**Aim of the task:** Say nothing but the number of lines below in which the string "advertises" appears.

**Study material:**
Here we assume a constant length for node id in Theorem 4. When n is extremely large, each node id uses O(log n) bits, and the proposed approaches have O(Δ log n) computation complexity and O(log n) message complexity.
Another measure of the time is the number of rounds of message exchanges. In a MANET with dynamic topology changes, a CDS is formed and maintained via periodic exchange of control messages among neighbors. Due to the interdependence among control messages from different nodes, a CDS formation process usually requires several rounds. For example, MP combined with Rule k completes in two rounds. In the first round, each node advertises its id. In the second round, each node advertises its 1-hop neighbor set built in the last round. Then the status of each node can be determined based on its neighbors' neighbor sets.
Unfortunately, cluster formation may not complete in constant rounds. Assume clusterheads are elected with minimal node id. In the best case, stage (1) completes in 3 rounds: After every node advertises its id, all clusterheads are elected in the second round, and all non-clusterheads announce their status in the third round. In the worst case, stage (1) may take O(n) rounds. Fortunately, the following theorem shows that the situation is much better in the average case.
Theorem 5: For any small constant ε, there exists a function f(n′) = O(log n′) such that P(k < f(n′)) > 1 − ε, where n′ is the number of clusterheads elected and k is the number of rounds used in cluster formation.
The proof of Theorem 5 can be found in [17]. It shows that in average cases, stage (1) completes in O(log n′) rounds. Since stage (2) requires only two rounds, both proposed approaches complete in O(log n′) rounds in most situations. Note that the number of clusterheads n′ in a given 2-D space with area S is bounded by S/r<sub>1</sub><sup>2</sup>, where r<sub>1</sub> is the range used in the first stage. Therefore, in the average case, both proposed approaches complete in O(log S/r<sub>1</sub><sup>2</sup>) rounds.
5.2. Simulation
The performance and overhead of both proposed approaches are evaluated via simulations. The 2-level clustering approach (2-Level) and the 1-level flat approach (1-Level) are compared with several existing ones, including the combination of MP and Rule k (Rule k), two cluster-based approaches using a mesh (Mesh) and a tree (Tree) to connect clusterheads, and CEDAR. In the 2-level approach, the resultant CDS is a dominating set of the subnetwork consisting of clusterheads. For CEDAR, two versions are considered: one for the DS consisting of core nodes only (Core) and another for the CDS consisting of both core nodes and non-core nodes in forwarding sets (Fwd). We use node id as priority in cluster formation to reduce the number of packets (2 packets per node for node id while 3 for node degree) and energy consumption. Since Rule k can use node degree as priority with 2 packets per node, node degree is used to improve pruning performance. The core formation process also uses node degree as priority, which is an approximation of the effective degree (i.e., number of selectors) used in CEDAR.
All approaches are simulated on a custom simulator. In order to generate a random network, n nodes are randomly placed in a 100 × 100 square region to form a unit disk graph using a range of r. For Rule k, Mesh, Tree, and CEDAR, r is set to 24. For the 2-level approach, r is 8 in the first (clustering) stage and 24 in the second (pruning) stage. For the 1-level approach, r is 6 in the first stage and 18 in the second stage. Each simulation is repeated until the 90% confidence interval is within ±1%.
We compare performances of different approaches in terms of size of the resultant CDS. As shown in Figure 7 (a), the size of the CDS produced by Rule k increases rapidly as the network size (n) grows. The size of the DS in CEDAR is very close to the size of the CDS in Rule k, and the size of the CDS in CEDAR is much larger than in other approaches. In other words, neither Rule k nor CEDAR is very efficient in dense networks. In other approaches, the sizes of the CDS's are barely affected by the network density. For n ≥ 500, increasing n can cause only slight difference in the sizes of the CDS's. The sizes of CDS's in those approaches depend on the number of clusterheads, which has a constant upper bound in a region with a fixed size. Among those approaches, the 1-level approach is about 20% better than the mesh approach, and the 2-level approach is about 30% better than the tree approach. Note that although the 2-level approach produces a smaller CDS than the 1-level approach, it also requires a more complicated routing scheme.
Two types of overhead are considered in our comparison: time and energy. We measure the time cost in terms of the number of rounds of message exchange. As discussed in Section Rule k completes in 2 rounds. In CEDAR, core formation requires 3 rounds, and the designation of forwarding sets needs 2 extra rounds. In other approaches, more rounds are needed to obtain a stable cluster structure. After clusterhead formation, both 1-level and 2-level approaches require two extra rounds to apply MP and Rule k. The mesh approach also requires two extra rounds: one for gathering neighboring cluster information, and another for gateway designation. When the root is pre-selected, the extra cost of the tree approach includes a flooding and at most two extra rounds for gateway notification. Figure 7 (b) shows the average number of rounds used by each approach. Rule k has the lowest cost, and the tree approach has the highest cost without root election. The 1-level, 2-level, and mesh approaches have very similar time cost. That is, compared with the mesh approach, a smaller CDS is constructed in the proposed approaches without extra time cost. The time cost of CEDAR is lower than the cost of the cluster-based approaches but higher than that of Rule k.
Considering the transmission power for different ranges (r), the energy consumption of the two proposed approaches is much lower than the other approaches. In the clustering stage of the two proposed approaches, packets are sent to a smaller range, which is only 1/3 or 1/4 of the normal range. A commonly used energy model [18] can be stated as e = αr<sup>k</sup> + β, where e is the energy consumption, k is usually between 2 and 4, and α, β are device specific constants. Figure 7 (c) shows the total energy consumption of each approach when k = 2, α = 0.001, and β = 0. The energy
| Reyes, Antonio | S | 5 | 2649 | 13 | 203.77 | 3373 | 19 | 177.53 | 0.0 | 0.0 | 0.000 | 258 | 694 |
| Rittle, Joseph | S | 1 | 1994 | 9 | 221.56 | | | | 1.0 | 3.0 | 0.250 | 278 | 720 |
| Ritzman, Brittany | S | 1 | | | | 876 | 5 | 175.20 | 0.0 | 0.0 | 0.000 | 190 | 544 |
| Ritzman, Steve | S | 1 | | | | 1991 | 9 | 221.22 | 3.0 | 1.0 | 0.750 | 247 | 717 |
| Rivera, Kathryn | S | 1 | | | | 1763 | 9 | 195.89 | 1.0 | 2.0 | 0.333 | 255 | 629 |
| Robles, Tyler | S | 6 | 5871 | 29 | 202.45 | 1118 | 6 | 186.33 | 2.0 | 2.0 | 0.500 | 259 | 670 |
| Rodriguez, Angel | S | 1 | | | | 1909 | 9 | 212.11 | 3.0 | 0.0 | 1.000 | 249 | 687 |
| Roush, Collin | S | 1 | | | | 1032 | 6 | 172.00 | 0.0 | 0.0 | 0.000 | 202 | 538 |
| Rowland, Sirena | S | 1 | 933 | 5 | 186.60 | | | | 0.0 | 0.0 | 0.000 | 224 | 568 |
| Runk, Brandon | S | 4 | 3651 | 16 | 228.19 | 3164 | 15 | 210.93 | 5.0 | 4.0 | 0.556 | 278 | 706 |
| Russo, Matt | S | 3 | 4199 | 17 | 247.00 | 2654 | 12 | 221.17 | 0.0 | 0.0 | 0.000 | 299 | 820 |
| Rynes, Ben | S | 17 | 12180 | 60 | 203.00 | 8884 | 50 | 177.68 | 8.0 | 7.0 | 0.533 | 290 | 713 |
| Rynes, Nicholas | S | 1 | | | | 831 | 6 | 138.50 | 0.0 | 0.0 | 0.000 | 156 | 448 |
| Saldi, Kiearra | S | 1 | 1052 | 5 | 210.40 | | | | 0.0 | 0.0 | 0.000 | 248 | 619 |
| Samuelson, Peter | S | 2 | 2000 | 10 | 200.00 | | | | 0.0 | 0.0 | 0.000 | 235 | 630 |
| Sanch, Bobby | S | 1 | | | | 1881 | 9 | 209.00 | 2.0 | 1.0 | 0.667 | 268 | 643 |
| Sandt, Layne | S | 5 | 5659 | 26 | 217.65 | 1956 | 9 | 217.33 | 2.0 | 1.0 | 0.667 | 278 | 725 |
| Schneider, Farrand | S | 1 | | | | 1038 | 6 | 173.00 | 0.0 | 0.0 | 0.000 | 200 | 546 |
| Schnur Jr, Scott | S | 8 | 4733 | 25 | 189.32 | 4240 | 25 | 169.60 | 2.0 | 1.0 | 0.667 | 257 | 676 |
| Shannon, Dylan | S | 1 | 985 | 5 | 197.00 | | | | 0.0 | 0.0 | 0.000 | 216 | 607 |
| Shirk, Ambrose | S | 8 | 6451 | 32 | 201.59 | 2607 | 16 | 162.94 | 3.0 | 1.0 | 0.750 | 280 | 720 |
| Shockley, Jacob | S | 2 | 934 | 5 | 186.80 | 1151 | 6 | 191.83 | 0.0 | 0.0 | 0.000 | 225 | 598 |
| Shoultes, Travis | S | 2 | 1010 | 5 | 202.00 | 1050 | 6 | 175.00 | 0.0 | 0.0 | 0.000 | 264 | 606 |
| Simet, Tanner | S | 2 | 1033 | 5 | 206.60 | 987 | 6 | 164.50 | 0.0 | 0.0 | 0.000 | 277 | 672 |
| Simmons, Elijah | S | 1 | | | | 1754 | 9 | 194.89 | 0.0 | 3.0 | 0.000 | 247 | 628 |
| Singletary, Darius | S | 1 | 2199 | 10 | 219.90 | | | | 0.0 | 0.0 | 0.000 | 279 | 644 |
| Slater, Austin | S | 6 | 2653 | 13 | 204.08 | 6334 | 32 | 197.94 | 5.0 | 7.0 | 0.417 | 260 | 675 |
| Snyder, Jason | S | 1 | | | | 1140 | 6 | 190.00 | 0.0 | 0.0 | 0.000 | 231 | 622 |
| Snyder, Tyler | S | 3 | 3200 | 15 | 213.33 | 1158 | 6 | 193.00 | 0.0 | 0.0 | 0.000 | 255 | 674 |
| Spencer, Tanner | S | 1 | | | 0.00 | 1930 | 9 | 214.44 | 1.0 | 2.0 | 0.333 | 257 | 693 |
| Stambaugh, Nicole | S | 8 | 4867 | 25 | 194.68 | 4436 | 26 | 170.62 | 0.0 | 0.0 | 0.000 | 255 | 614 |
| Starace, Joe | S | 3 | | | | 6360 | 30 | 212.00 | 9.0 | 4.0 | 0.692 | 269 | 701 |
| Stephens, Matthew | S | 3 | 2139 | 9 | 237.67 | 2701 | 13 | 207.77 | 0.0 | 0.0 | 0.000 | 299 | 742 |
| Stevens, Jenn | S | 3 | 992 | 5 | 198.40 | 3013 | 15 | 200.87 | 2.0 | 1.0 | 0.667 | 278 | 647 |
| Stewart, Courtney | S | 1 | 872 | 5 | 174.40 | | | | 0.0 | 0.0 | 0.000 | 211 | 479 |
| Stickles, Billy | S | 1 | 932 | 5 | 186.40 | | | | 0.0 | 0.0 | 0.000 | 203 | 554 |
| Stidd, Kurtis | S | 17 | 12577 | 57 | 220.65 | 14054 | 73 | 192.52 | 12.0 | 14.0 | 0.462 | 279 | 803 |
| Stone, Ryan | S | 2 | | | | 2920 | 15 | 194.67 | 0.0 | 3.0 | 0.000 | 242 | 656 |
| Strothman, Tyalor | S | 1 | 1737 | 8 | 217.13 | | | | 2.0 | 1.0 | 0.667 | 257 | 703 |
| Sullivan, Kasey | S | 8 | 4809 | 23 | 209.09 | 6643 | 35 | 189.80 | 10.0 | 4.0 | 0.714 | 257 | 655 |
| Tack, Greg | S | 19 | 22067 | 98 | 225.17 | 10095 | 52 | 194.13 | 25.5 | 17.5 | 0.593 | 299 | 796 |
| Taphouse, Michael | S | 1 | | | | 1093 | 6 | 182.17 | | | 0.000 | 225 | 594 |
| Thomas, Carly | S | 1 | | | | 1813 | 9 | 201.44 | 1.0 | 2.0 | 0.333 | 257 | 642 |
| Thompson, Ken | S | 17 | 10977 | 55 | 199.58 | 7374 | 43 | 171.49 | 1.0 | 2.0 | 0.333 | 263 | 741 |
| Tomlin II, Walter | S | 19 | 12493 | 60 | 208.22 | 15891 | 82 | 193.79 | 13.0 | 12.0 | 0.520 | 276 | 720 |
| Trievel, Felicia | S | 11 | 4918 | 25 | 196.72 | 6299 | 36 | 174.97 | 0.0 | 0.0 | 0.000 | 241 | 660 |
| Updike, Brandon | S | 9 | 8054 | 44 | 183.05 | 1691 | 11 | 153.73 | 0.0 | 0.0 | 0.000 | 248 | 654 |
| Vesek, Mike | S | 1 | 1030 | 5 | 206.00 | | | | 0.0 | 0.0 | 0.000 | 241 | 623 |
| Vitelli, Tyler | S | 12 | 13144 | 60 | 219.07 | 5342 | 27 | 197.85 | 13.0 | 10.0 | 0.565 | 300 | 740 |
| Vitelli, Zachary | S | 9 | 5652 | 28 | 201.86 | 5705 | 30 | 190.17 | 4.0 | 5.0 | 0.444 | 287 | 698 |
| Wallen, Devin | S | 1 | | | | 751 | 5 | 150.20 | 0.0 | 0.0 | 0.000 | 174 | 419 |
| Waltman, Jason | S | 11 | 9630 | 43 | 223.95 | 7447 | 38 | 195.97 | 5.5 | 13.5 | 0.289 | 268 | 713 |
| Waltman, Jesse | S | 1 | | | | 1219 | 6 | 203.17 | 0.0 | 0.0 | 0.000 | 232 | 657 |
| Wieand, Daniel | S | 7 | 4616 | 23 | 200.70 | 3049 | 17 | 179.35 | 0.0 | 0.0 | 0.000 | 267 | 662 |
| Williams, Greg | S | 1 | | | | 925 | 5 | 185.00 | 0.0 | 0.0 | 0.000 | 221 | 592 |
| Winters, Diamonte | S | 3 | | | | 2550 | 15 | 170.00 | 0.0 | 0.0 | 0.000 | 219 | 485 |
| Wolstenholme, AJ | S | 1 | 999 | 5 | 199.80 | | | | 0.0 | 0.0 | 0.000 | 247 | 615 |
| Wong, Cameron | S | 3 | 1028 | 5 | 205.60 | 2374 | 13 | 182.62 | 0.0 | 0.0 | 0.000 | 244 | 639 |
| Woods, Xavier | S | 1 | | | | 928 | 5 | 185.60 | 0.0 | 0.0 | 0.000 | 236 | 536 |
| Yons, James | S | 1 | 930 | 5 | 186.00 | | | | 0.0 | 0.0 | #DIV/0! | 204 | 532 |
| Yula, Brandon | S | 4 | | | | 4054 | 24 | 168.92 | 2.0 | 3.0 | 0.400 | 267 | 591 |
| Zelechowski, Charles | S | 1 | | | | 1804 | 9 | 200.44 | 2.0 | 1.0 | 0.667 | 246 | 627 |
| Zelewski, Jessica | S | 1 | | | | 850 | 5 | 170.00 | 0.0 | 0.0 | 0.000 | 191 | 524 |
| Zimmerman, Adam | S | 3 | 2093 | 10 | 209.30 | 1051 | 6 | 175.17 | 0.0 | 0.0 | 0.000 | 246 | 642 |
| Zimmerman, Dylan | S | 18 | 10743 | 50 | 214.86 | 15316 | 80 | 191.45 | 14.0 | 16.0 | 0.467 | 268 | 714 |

**Output for this task:** 2